Books and apps – you can do it too.


What’s your SQL-index? [Sustainable Quality of Life]

Fishing at Sunset - Pacific Ocean , Californiaphoto © 2005 moonjazz | more info

 
No, I’m not talking about databases (SQL is a language used by programmers to fetch data.) I’m talking about Sustainable Quality of Life and how much of your income is coming from a meaningful, fun and qualitatively sustainable income. That’s the SQL-index.

Sustainable – as in, I can do this until I’m way past my retirement age. I can do this because it’s rewarding, meaningful and fun. Not work because I have to – work because I want to.

Sustainable – as in balanced. I have time to spend with my family and friends. With people who matter.

But also sustainable in an ethical sense. I’m adding value to society. I’m making the world a better place.

Listen to this TED-talk by Jane McConigal. At about 10 minutes in there’s a great quote. She says:

“We are optimized as human beings to do hard, meaningful work.”

Think about that for a second. It’s true – isn’t it? Hard work is the most rewarding activity you can do – if it’s meaningful! If it brings true value to yourself, your family, friends and society at large. Why spend your life doing anything else?

Making money is (relatively) easy. If you’re reasonably bright, strong or talented it’s basically just a question of quantity. Work a lot – make a lot of money.

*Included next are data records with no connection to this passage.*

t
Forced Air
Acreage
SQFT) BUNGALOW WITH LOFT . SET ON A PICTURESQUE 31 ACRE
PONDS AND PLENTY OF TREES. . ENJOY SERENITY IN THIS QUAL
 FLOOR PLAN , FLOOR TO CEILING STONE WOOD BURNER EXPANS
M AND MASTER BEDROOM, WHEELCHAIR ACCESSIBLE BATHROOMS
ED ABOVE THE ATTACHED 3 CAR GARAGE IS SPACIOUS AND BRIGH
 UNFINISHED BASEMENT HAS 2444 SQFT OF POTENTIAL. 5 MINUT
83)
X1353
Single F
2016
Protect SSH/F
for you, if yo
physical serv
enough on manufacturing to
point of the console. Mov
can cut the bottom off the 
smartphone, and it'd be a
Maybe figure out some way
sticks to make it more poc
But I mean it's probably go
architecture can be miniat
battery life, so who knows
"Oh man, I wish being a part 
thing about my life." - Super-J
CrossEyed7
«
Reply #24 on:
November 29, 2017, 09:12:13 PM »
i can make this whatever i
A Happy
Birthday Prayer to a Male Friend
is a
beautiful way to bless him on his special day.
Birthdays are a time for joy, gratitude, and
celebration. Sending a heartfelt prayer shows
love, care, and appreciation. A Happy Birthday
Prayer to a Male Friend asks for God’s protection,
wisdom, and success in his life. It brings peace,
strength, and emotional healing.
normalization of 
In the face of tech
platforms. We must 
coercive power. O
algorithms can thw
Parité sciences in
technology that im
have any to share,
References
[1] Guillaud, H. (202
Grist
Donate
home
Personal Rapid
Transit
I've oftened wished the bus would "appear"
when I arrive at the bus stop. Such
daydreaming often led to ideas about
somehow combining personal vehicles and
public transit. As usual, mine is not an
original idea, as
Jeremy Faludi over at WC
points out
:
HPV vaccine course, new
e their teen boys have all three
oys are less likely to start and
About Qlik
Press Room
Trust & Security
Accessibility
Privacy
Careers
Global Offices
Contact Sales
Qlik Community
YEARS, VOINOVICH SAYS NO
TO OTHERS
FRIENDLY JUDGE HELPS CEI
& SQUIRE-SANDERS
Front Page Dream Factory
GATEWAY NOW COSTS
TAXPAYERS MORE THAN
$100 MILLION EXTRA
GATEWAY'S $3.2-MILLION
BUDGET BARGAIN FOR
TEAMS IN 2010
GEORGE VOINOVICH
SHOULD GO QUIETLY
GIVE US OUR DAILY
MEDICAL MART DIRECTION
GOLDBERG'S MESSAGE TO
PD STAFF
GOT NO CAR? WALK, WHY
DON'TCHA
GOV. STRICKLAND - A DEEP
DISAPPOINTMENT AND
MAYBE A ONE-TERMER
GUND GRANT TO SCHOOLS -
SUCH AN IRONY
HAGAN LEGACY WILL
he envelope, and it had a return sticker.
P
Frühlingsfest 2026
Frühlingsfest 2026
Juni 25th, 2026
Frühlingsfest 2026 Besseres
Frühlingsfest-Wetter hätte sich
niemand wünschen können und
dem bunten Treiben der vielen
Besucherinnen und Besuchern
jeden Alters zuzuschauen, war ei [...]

The truly difficult part is doing it and keeping your SQL-index high at the same time. Making money and having fun and making meaning at the same time.

There’s actually a shortcut to achieve this: passive income – making money while you’re sleeping. But still, you have to produce something that generates the passive income and the optimal way to do this is while keeping the SQL-index high (because then you can produce a lot of it).

Don’t measure your life in the number of gadgets you have or the size of your bank account or the fanciness of the brand of your car. Those are just external attributes. Measure your SQL. That’s what matters.

Update: someone who decided to raise their SQL-index:

“I concluded that I’d rather live poor and hungry than work in a large, bureaucratic and political environment where I personally couldn’t see how my efforts created value.” – Bryan Johnson


Are you passionate about your job?

Of course you are. It’s the hot thing to be. This is the new status symbol. If you’re not working with something you’re passionate about, you’ve lost the game.

Worth noting, though: the word “amateur” means “lover of” or “love doing”.

Someone who is “professional”, on the other hand, is a person who gets consistently the same result from doing the same work. This is generally what people pay for.

Now would you rather want to be someone who loves what they’re doing or someone who’s basically a working machine?

Going from passionate amateur to passionate professional is extremely difficult. Just keep that in mind.